*SOBRE A TAREFA*.
Continue a reportagem sobre as críticas de Paulo Nogueira Batista Jr. ao ministro Paulo Guedes, a partir do trecho em que o texto termina.

Guedes tem ‘ideias lunáticas’ e repete receita do governo Pinochet, diz ex-executivo do FMI

 

 

Economista, ex-diretor executivo do Fundo Monetário Internacional (FMI) pelo Brasil e ex-vice-presidente do Novo Banco de Desenvolvimento, estabelecido pelos BRICS em Xangai, Paulo Nogueira Batista Jr. classificou as ideias da equipe econômica do governo Bolsonaro, capitaneada pelo ministro Paulo Guedes, como “lunáticas”. A junção dessa característica com a crise mundial provocada pelo coronavírus, segundo ele, deve afundar a economia do país. 

“Nesse segundo trimestre vai ser uma queda brutal [da economia]. No conceito mais amplo do desemprego, já temos 25% no trimestre encerrado em abril. Qualquer governo teria dificuldades. Esse desafio do coronavírus se soma com uma equipe econômica com ideias lunáticas. Equipe da escola de Chicago dos anos 70. Você lembra o chile, essa ideologia era do governo Pinochet. Tem características que só pode ser implementadas em um governo ditatorial. Veja onde fomos cair”, afirmou, durante entrevista a Mário Kertész, na Rádio Metrópole. 

A escola econômica de Chicago, adotada por Guedes, representa para Nogueira Batista um pensamento reacionário. Ele ressalta ainda que, em 70 anos, o “Posto Ipiranga” do governo federal não teve nenhuma experiência na vida pública. 

“Bolsonaro escolheu um ministro que agrada ao mercado, mas que é fundamentalista. O Guedes além disso não teve nenhuma experiência de administração da vida pública, beirando 70 anos. Chega para Brasília com ideologia radical, sem experiência nenhuma. Ele propagava que o fundamental eram reformas estruturais, começando pela Previdência. Estávamos nessa toada quando veio a porrada. Crescemos pouco em 2019, em 2020 a perspectiva era medíocre. A primeira reação da área econômica ao coronavírus foi inacreditável. A equipe disse que a melhor vacina era prosseguir com as reformas”, lembra.

*CONTEÚDO DOS DADOS*.
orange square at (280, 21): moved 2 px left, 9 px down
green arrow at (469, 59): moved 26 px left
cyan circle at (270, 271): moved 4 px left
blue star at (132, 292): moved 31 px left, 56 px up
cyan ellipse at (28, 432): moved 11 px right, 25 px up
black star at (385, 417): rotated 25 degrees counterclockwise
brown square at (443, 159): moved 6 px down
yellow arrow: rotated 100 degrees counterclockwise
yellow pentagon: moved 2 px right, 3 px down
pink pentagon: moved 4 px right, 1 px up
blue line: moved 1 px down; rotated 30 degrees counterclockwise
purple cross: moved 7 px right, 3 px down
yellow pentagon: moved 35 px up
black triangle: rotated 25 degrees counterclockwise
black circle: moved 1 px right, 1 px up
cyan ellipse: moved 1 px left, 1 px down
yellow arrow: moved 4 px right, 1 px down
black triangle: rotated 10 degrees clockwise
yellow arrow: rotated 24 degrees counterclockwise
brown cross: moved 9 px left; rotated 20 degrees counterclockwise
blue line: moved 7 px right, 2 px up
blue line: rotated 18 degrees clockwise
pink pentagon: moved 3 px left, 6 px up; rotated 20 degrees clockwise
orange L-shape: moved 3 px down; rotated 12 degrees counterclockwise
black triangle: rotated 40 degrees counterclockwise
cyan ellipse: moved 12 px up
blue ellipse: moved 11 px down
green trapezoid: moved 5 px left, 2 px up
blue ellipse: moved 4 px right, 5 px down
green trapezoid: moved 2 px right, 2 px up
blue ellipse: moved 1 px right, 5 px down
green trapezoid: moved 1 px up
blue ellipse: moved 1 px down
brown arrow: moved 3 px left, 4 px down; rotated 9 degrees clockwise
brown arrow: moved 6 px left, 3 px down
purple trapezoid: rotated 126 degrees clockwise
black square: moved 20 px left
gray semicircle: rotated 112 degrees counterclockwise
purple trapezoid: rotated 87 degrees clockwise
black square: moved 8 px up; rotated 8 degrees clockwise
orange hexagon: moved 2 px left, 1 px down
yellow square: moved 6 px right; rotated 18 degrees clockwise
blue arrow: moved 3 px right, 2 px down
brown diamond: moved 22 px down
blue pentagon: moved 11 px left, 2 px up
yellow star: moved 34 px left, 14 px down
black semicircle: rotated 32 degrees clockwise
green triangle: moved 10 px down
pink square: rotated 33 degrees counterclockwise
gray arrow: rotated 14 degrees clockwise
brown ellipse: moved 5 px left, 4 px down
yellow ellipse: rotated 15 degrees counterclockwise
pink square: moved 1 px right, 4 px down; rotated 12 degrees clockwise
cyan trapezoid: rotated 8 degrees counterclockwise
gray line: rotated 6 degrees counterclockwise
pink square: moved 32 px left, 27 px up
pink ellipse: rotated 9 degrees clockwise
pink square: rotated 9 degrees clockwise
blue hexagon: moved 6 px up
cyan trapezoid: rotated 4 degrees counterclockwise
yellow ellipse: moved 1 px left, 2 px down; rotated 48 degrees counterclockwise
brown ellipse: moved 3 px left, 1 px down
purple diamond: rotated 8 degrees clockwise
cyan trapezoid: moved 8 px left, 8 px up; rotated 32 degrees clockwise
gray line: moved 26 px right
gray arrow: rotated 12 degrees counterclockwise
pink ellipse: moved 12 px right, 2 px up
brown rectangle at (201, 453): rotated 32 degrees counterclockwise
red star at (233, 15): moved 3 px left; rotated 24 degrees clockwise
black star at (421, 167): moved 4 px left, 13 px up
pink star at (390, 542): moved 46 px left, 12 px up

*RESPOSTA*.
 Paulo Nogueira Batista Jr. vê o Brasil em um momento delicado da sua história, onde somam-se problemas e o que ele chamou de “pior presidente e o pior governo”. “Passamos por muitas coisas nessas décadas, nada de remotamente comparado com o que estamos vivendo hoje. Temos a combinação infeliz da maior crise da história brasileira, com o pior presidente, o pior governo, essa combinação tem o efeito destrutivo. O que me impressiona é a incapacidade, misturado com as ideias perniciosas que esse governo divulga. O Brasil nunca foi tão desmoralizado no mundo. O desemprego deu um salto. É um governo que não tem uma área da vida pública brasileira que não esteja sendo destruída por essa governo. A educação, cultura, economia. Tudo. A soberania nacional. Temos hoje um governo que se enrola na bandeira nacional para rastejar pelos Estados Unidos. Equipe ministerial incrivelmente despreparada, junto com um presidente incrivelmente despreparado”, classificou.